Upon an appeal by Dr. Wright, the Court of Appeals on July 20, 2023 reversed Judge Mellor’s order concerning the Bitcoin File Format. The Court of Appeals opined that Dr. Wright has a real prospect of successfully establishing that the fixation requirement is satisfied. Thus, all claims by Dr. Wright will go to trial.

Lord Justice Arnold’s opinion pointed out a number of flaws in the lower court’s reasoning.

“First, the judge’s statement that “no relevant ‘work’ has been identified containing content which defines the structure of the Bitcoin File Format” confuses the work and the fixation. The work Dr Wright relies upon, the Bitcoin File Format, has been clearly identified. The question of how and when that work was fixed is a different one. Dr Wright’s case is that the work was fixed when the first block in the Bitcoin blockchain was written on 3 January 2009.

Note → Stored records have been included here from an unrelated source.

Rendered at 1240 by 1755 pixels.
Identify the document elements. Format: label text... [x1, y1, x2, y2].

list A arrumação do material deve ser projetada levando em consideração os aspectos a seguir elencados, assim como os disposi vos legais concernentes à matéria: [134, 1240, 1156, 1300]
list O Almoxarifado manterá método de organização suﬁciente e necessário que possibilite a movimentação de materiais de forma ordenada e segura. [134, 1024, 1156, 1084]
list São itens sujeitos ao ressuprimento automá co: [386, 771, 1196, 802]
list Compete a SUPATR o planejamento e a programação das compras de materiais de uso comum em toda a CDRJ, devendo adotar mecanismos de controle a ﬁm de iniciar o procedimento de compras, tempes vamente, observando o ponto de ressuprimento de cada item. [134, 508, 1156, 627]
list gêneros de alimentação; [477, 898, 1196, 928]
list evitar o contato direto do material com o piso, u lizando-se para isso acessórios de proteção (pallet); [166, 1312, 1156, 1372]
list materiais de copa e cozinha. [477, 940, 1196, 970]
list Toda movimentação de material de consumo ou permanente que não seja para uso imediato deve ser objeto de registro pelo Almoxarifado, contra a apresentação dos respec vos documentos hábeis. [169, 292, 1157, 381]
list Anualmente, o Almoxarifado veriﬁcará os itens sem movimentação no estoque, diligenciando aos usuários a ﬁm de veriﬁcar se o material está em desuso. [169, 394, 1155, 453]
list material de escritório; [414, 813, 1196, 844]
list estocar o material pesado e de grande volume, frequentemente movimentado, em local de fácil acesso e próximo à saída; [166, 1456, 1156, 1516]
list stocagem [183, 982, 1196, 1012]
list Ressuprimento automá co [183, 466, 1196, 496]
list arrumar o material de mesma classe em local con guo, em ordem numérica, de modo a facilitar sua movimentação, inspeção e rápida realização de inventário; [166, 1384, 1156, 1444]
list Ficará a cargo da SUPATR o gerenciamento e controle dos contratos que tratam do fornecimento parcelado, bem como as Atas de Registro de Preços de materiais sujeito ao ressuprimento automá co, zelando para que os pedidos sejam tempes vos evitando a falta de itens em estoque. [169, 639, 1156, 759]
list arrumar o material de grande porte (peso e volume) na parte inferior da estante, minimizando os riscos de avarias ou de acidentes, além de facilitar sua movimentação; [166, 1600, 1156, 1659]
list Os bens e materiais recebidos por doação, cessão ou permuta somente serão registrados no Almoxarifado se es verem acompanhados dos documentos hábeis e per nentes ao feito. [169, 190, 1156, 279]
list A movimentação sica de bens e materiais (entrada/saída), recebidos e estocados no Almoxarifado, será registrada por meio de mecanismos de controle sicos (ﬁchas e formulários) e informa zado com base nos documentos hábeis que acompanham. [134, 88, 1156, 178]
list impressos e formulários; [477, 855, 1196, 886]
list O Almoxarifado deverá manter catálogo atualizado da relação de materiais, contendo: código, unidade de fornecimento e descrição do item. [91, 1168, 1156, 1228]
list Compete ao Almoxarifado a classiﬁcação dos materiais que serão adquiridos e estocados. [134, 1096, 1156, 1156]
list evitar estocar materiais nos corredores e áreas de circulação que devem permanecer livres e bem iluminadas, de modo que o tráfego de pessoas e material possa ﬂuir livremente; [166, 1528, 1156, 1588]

Secondly, even if the judge meant to say “fixation” rather than “work”, his statement presupposes that it is necessary for fixation for there to be content which defines the structure of the Bitcoin File Format. This is not necessarily correct. As the judge clearly appreciated, the work in which Dr Wright claims copyright is a structure. It is quite correct that the work, that is to say, the structure, must be fixed in order for copyright to subsist in it; but it does not necessarily follow that content defining (or describing or indicating) the structure is required in order to fix it. All that is required is that the structure be completely and unambiguously recorded.”

The other two Appellate Court judges agreed. I applaud such lucid reasoning and precise interpretation of the copyright law.

What does this all mean?

If the COPA case comes out in Dr. Wright’s favor, Dr. Wright would likely also win the other cases on derivative rights, such as copyright and database rights.

Losing these cases can devastate respondents to Dr. Wright’s claims, especially BTC Core and its codefendants (Blockstream, Coinbase, and COPA).

The reason: the copyrights and database rights that Dr. Wright claims to own would provide a mechanism by which he can prevent the further unconsented operation of the BTC blockchain, which is the champion project in the crypto world.

That’s why there is so much at stake in COPA v. Wright, which will decide the identity issue first to lay a foundation for these co-pending cases on derivative rights.